What this task involves | Under this line is a listing; return exactly the lines starting at the one with "background: #000000 ->" and running down to the one with "none -> <div>（孩子）</div>", and leave out its pictures.

===== Data extract

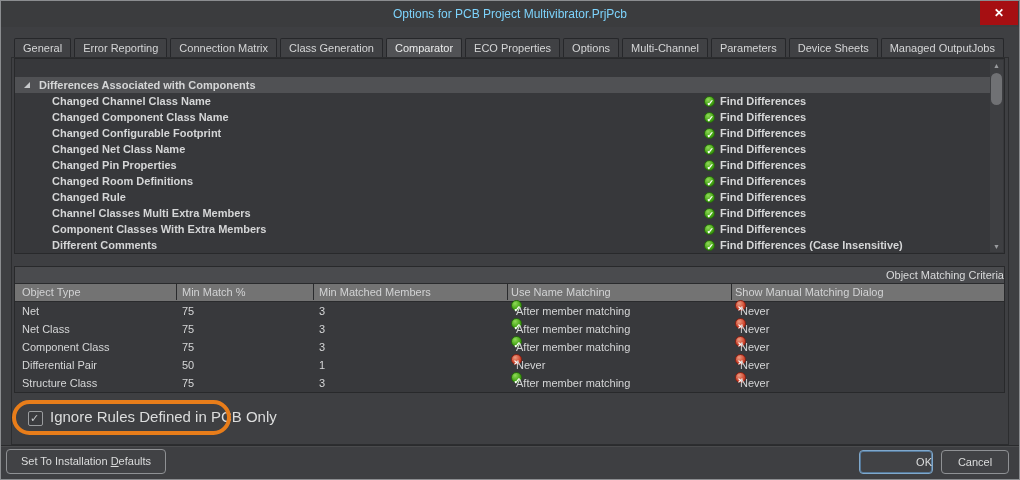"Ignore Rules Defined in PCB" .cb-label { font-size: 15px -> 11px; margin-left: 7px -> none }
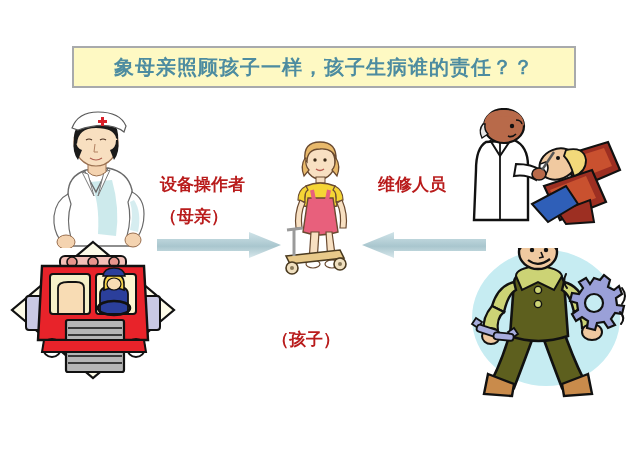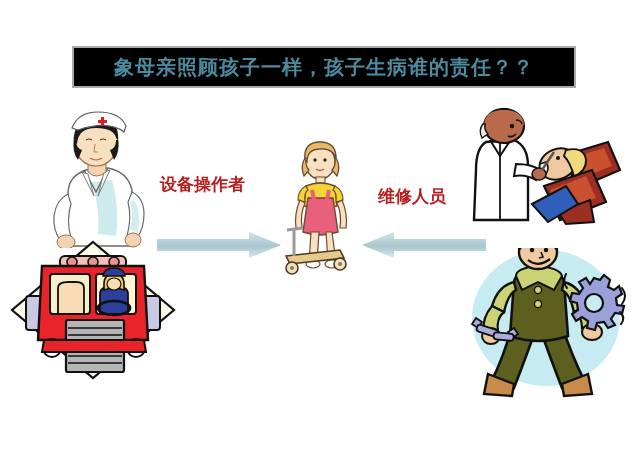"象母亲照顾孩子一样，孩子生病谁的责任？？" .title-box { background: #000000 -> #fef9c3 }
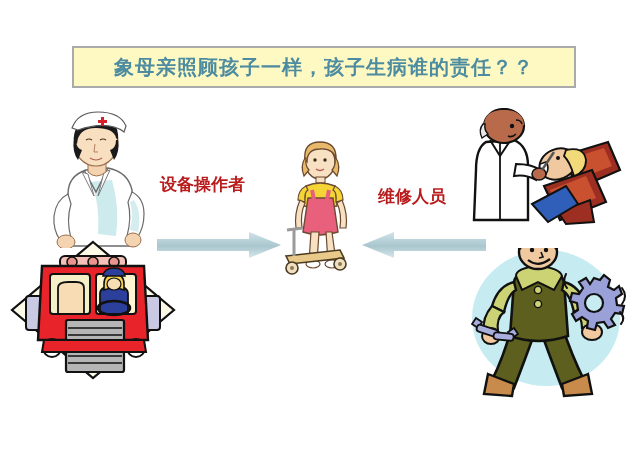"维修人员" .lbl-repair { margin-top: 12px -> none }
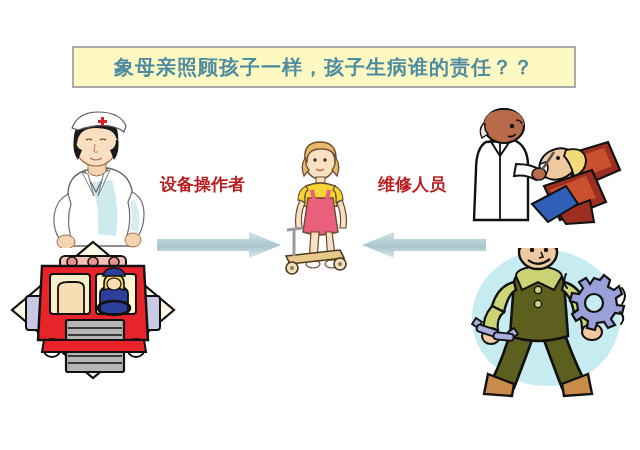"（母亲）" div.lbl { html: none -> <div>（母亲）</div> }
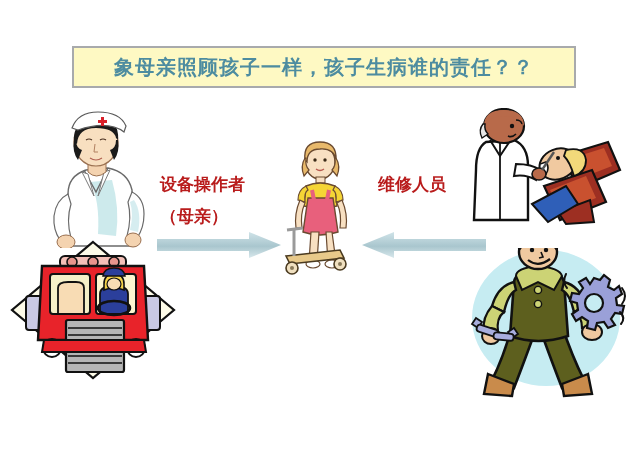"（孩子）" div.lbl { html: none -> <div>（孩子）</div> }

==========
===== Data extract

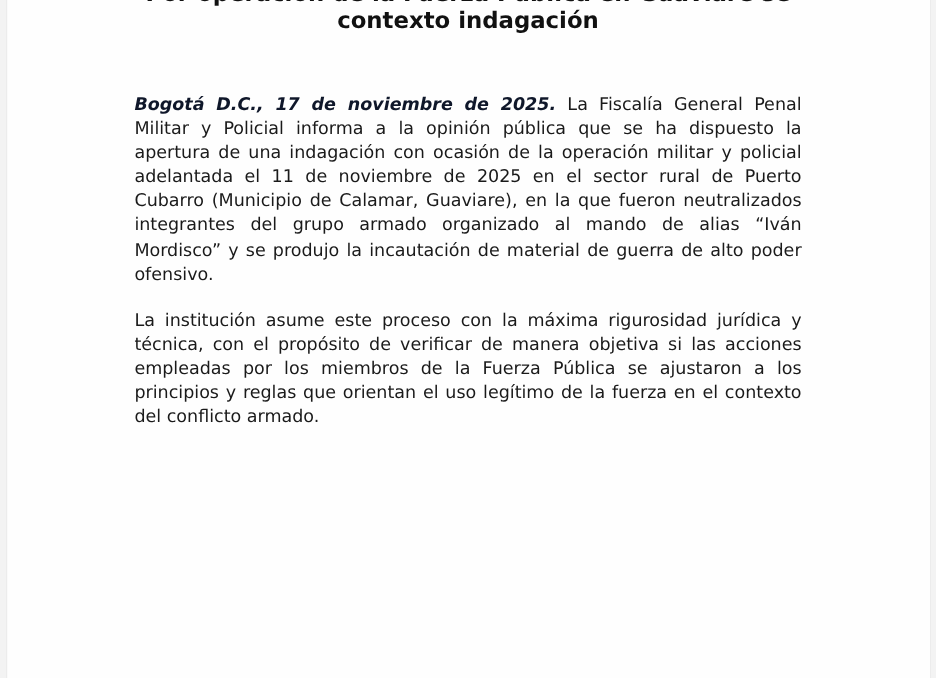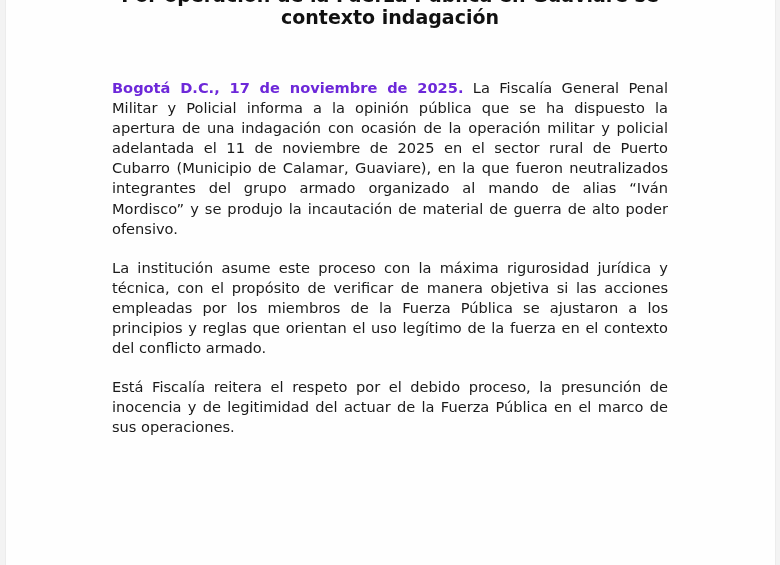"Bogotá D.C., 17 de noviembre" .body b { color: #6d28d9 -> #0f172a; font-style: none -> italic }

==========
===== Data extract

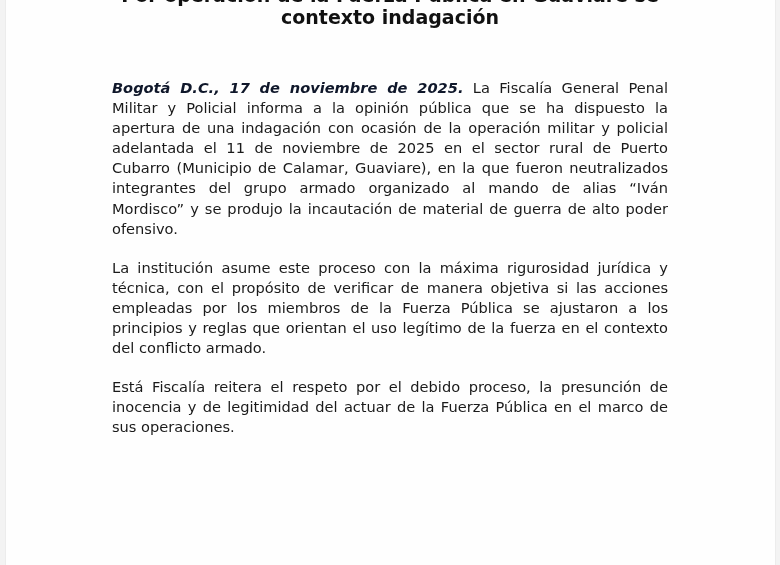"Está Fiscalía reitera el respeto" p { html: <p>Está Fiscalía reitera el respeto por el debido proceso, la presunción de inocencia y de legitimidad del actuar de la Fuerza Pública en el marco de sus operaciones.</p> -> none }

==========

Solution for this problem |
"象母亲照顾孩子一样，孩子生病谁的责任？？" .title-box { background: #000000 -> #fef9c3 }
"维修人员" .lbl-repair { margin-top: 12px -> none }
"（母亲）" div.lbl { html: none -> <div>（母亲）</div> }
"（孩子）" div.lbl { html: none -> <div>（孩子）</div> }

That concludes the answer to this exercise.